Le réflexe d’Emmanuel Macron, portant la main à son visage, est d’une grande richesse symbolique. C’est un moment de désorientation, un instant de rupture dans le contrôle corporel. L’homme public cède la place à un sujet privé, pris au dépourvu. Ce geste exprime, à sa manière: «Que m’arrive-t-il là, devant tous?» Une question qui touche à ce que chacun peut vivre, parfois, dans ces moments de rupture entre la façade sociale et la vérité intime.

L’ampleur de la controverse est en elle-même significative. En tentant d’effacer la scène par une communication maîtrisée, parlant de simple jeu, rejetant toute violence, l’entourage présidentiel a contribué à en accroître la portée. Ce que l’on tente de nier trop vite revient souvent avec plus de force: l’inconscient, dit Freud, ne se laisse jamais faire.

Dans une société saturée de récits, le moindre accroc à la narration officielle devient un événement. Le corps présidentiel, censé incarner la stabilité et la maîtrise, devient ici écran de projections, réceptacle de fantasmes partagés. Ce geste concentre alors les contradictions d’une époque inquiète, où le moindre écart devient symptôme.

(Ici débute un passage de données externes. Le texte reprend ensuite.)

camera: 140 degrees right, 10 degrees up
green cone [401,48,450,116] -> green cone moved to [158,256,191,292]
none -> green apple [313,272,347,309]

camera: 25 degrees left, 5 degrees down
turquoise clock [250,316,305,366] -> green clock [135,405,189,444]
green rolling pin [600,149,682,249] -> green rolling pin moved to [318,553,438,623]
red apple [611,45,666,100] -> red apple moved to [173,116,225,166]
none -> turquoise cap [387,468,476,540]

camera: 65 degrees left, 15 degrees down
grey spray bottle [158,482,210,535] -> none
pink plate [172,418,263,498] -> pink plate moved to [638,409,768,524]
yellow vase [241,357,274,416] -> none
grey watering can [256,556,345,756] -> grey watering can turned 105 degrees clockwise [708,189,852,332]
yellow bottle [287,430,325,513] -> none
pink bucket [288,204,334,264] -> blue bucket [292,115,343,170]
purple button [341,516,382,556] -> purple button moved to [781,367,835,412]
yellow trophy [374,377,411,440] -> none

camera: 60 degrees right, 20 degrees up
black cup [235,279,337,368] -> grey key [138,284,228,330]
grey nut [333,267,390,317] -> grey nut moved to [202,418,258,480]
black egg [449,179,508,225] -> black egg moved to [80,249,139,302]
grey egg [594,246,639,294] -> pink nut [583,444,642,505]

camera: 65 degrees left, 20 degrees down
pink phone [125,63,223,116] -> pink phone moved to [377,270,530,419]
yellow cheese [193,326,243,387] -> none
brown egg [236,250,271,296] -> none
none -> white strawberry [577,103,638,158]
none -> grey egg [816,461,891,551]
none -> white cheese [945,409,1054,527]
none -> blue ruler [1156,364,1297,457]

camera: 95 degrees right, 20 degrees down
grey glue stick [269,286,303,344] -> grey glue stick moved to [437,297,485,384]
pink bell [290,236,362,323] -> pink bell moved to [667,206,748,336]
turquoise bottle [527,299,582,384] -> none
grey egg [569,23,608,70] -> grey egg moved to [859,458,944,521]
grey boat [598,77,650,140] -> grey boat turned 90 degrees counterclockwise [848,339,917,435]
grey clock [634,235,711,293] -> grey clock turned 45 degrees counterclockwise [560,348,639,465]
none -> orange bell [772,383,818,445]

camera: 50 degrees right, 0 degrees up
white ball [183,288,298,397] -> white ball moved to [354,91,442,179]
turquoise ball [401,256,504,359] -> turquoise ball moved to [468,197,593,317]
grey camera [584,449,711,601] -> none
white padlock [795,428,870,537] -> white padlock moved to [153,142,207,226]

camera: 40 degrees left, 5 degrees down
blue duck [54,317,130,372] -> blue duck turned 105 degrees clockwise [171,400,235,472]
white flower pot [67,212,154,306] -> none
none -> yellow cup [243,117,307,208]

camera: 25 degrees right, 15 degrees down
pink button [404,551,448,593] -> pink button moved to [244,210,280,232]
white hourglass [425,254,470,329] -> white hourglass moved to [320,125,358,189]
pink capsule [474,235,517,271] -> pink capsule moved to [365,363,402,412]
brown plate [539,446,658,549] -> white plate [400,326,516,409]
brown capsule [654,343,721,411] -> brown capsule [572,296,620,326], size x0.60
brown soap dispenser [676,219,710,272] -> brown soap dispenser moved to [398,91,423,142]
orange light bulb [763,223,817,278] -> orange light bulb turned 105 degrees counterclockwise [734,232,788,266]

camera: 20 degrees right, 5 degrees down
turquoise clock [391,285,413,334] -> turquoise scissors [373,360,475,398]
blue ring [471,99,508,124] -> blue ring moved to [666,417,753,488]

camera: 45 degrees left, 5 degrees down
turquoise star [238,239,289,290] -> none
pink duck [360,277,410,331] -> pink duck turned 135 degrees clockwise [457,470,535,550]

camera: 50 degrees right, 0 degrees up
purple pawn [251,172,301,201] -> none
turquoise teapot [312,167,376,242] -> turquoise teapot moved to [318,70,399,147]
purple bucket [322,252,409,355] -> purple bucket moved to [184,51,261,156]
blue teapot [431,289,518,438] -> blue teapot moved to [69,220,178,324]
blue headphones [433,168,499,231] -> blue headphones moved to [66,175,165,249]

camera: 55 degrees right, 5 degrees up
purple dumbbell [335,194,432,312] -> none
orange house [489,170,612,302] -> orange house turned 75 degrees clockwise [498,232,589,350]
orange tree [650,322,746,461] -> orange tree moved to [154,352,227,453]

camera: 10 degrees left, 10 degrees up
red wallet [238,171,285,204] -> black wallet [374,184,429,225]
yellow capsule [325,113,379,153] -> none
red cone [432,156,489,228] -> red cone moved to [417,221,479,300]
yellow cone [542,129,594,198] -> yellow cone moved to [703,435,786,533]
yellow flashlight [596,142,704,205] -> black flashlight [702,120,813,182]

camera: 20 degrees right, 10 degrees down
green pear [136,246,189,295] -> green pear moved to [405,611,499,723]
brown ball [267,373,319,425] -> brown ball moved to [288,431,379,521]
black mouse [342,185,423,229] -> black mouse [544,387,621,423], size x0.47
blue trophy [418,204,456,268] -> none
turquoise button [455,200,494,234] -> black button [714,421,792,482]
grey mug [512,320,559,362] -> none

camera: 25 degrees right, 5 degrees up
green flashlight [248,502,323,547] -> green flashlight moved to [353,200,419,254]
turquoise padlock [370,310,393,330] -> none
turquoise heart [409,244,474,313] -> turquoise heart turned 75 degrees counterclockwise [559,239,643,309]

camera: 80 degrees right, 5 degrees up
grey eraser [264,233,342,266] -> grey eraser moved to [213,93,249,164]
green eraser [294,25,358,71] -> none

Ce moment de télévision, devenu viral, ne relève pas d’une anecdote domestique, mais d’une scène où le réel fait irruption. Là où le langage chancelle, où le contrôle se fissure, une vérité surgit. Ce que le psychanalyste repère dans ce genre d’instant, ce n’est pas un fait à juger, mais une manifestation du sujet au-delà du discours officiel, empêtré comme tout un chacun dans les rapports complexes du couple.

Une gifle? Peut-être. Mais surtout, un acte manqué qui dit tout ce que la fonction présidentielle s’efforce d’enfouir.